EXERCISE DETAILS:
Write every line of the material again exactly, with no pictures in the copy.

DATA TO EXAMINE:
------------

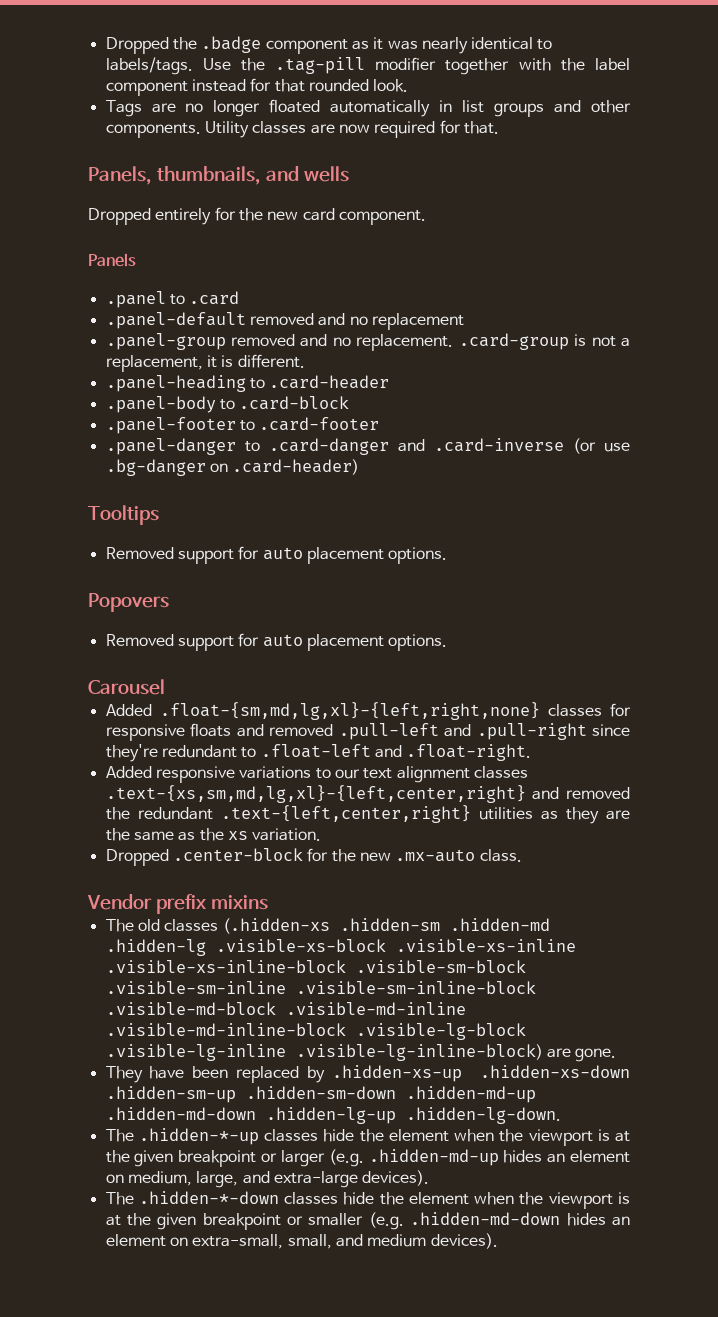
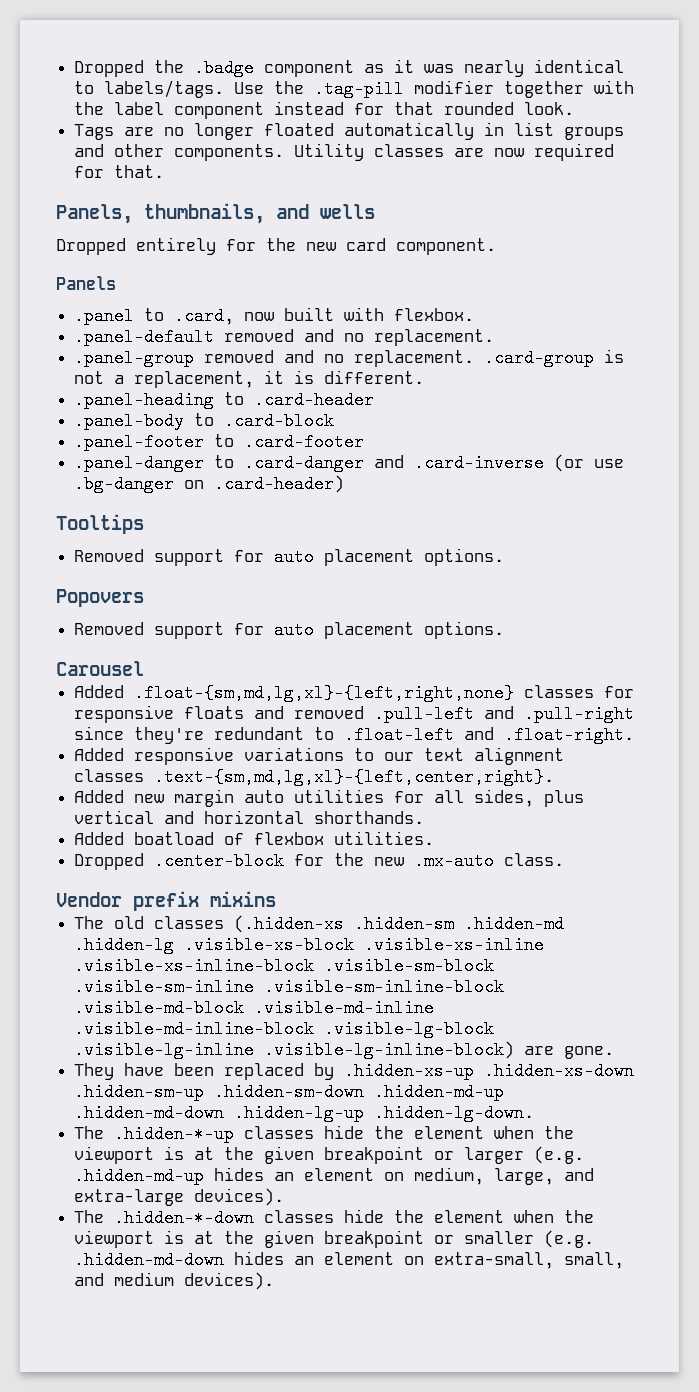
[189,291,240,305] .card -> [174,307,475,325] .card, now built with flexbox.
[371,313,464,330] replacement -> [374,329,495,346] replacement.
[105,785,630,803] [105,805,630,824] [105,828,322,841] .text-{xs,sm,md,lg,xl}-{left,center,right} and removed the redundant .text-{left,center,right} utilities as they are the same as the xs variation. -> [154,768,555,786] [74,789,585,807] [74,810,425,824] [74,831,435,845] .text-{sm,md,lg,xl}-{left,center,right}. // Added new margin auto utilities for all sides, plus vertical and horizontal shorthands. // Added boatload of flexbox utilities.

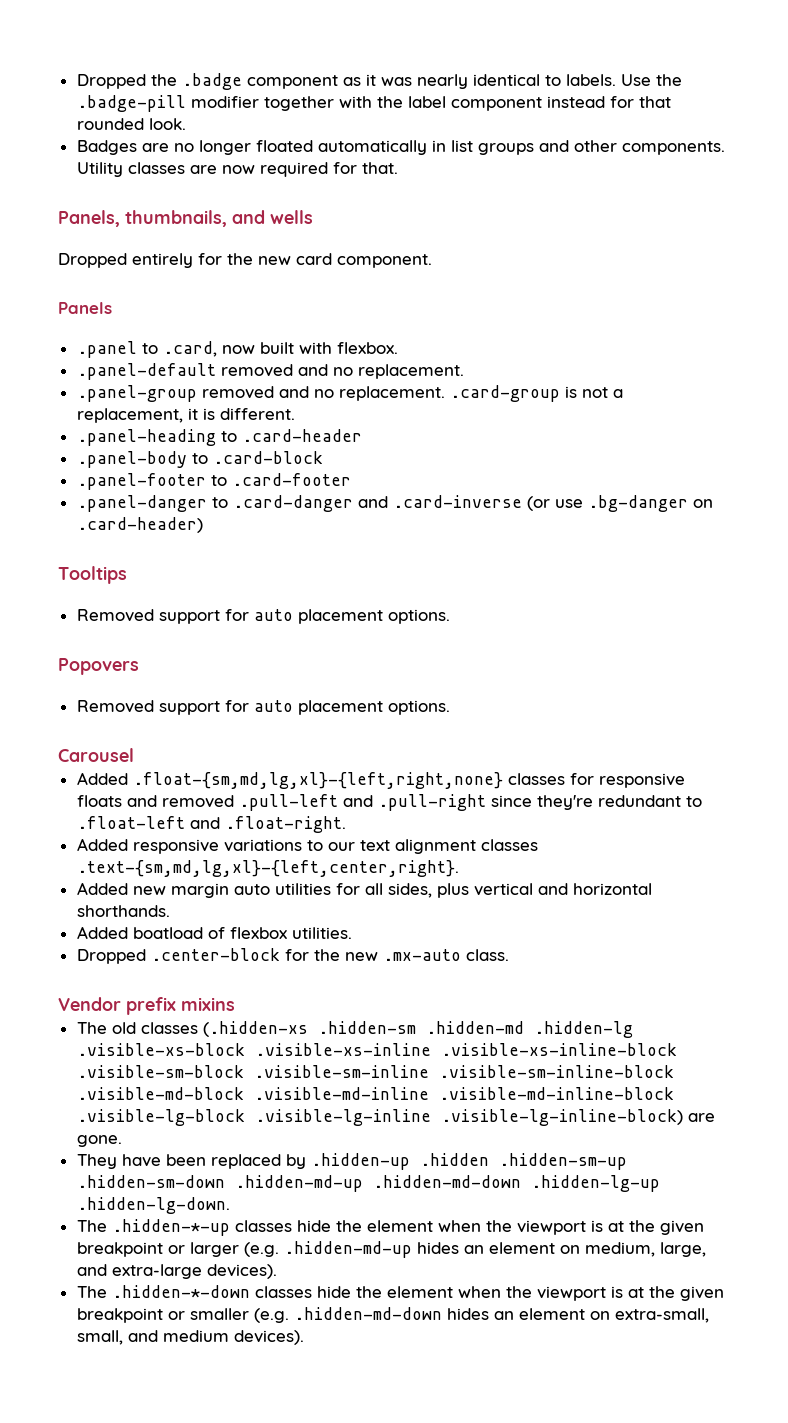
[104,80,225,98] labels/tags. -> [565,74,616,86] labels.
[314,80,405,98] .tag-pill -> [76,95,186,112] .badge-pill
[74,124,115,140] Tags -> [76,140,137,155] Badges
[344,1062,635,1080] .hidden-xs-up .hidden-xs-down -> [310,1153,489,1170] .hidden-up .hidden

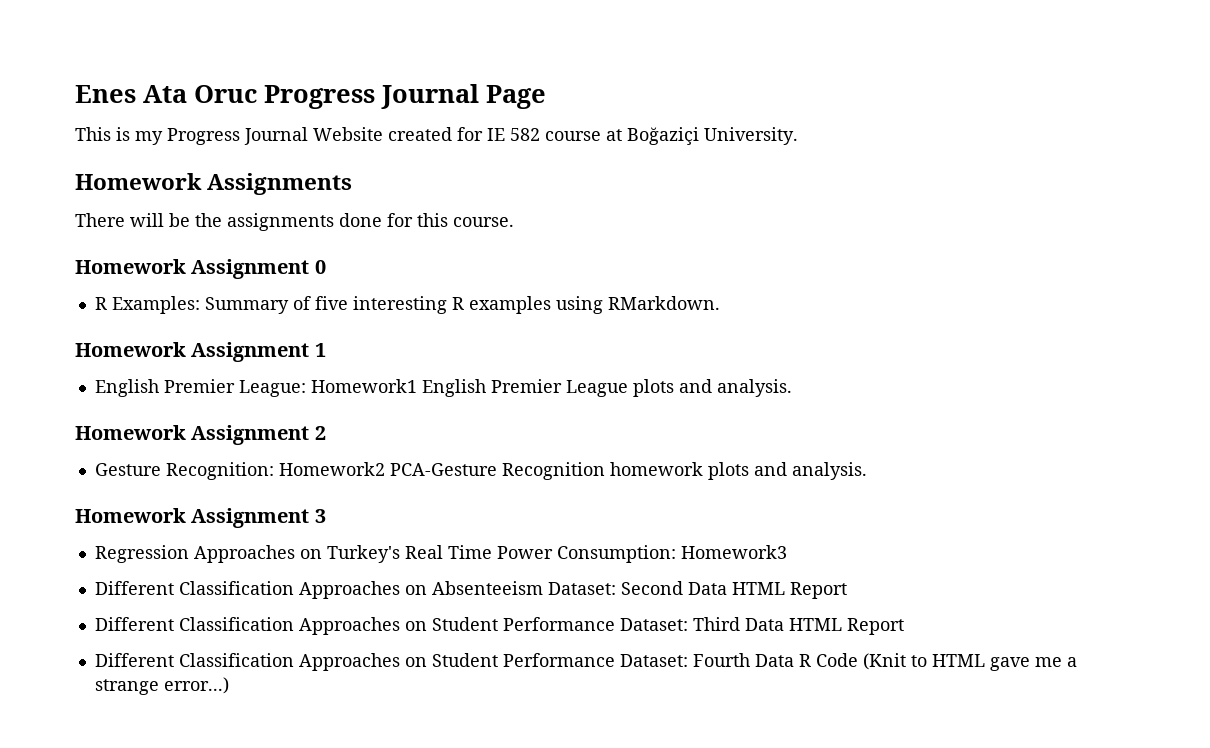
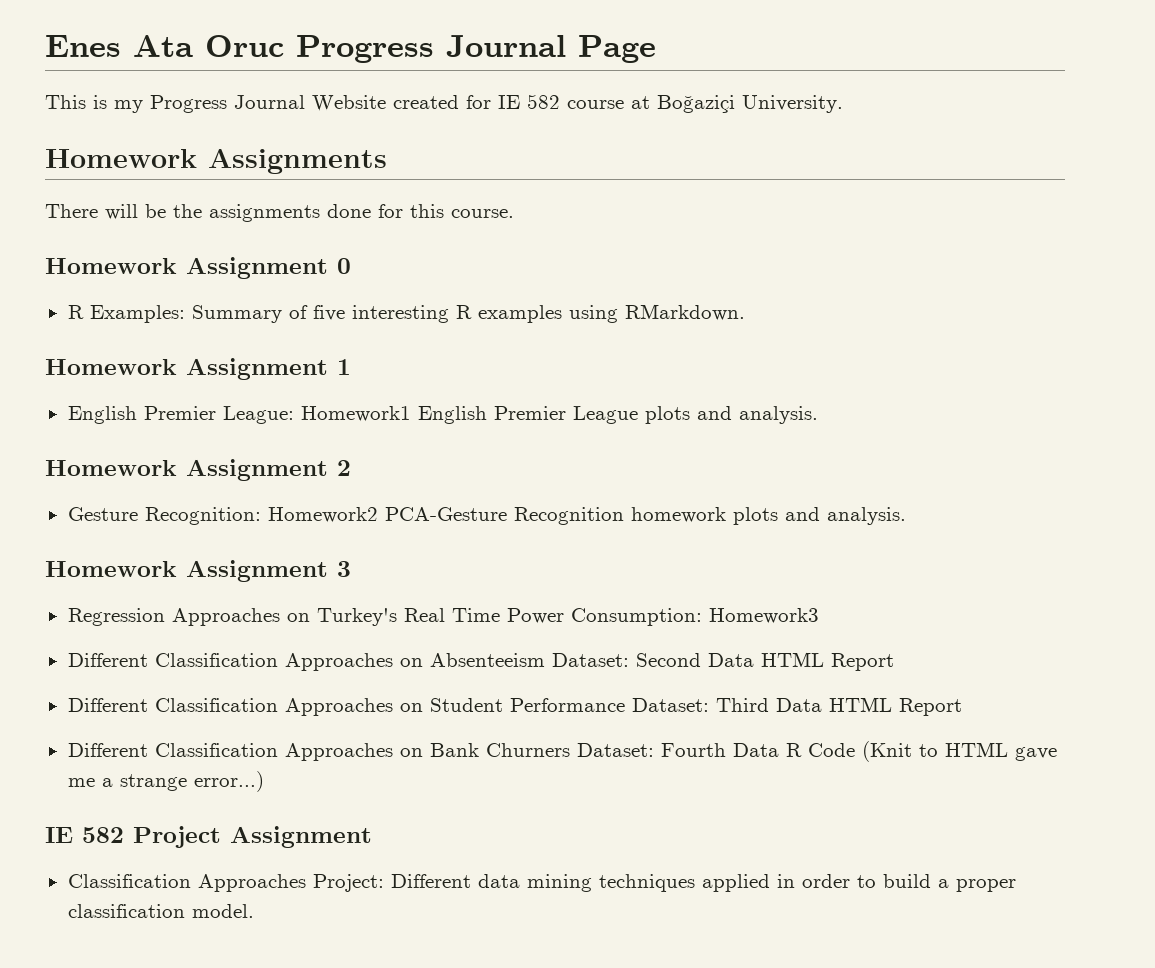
[431,653,615,667] Student Performance -> [429,743,570,757] Bank Churners
(229, 685) none -> [45,826,372,848] [67,874,1016,892] [67,904,254,918] // IE 582 Project Assignment // Classification Approaches Project: Different data mining techniques applied in order to build a proper classification model.

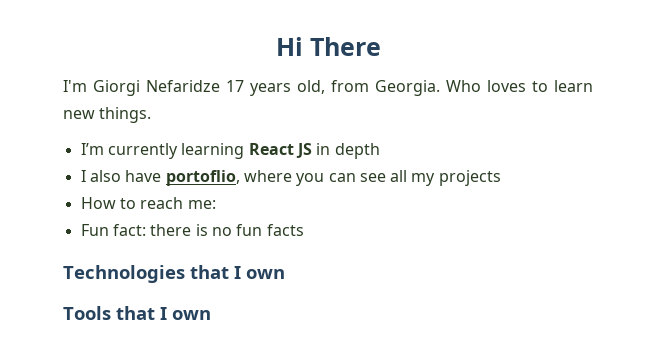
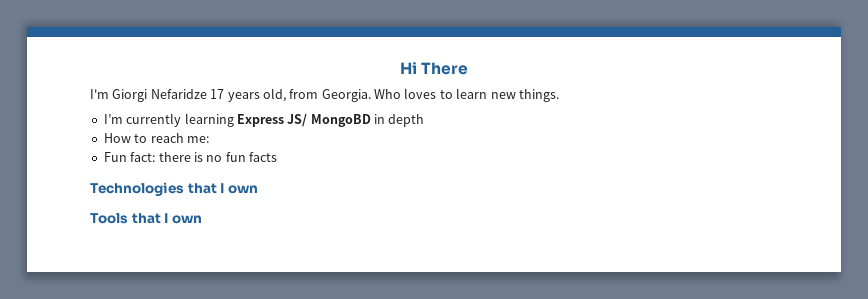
[248,143,312,158] React JS -> [236,114,371,127] Express JS/ MongoBD
[80,170,501,186] // I also have portoflio, where you can see all my projects -> (425, 120) none

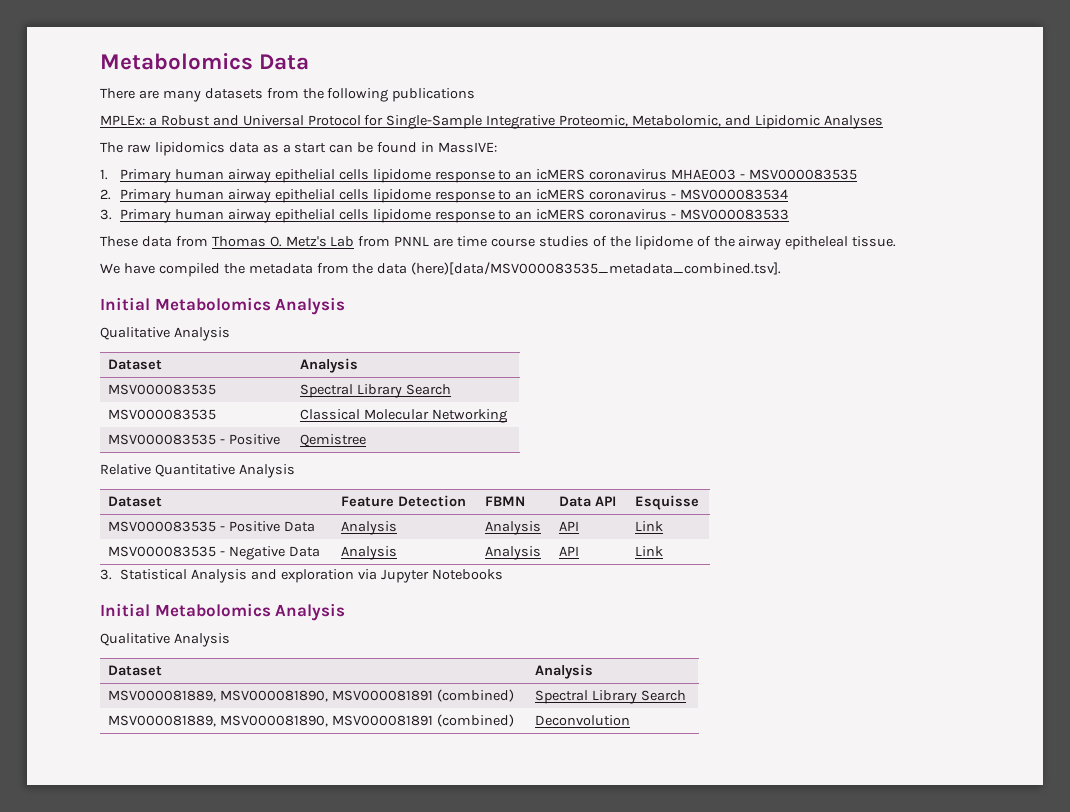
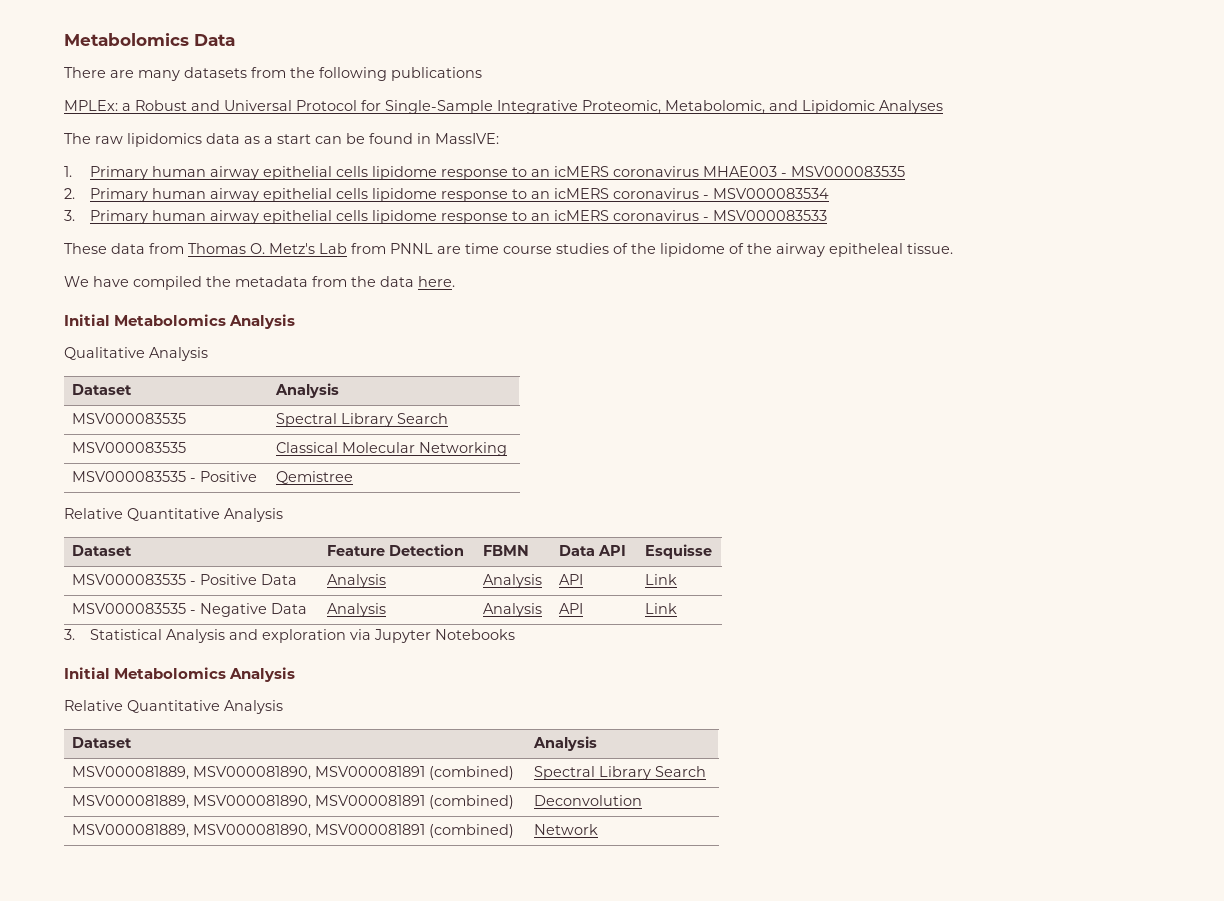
[411,262,782,275] (here)[data/MSV000083535_metadata_combined.tsv]. -> [418,276,455,287] here.
[100,633,170,646] Qualitative -> [64,700,220,713] Relative Quantitative
(631, 720) none -> [72,824,515,838] [534,824,599,835] // MSV000081889, MSV000081890, MSV000081891 (combined) | Network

------------

YOUR RESPONSE:
[189,291,240,305] .card -> [174,307,475,325] .card, now built with flexbox.
[371,313,464,330] replacement -> [374,329,495,346] replacement.
[105,785,630,803] [105,805,630,824] [105,828,322,841] .text-{xs,sm,md,lg,xl}-{left,center,right} and removed the redundant .text-{left,center,right} utilities as they are the same as the xs variation. -> [154,768,555,786] [74,789,585,807] [74,810,425,824] [74,831,435,845] .text-{sm,md,lg,xl}-{left,center,right}. // Added new margin auto utilities for all sides, plus vertical and horizontal shorthands. // Added boatload of flexbox utilities.

[104,80,225,98] labels/tags. -> [565,74,616,86] labels.
[314,80,405,98] .tag-pill -> [76,95,186,112] .badge-pill
[74,124,115,140] Tags -> [76,140,137,155] Badges
[344,1062,635,1080] .hidden-xs-up .hidden-xs-down -> [310,1153,489,1170] .hidden-up .hidden

[431,653,615,667] Student Performance -> [429,743,570,757] Bank Churners
(229, 685) none -> [45,826,372,848] [67,874,1016,892] [67,904,254,918] // IE 582 Project Assignment // Classification Approaches Project: Different data mining techniques applied in order to build a proper classification model.

[248,143,312,158] React JS -> [236,114,371,127] Express JS/ MongoBD
[80,170,501,186] // I also have portoflio, where you can see all my projects -> (425, 120) none

[411,262,782,275] (here)[data/MSV000083535_metadata_combined.tsv]. -> [418,276,455,287] here.
[100,633,170,646] Qualitative -> [64,700,220,713] Relative Quantitative
(631, 720) none -> [72,824,515,838] [534,824,599,835] // MSV000081889, MSV000081890, MSV000081891 (combined) | Network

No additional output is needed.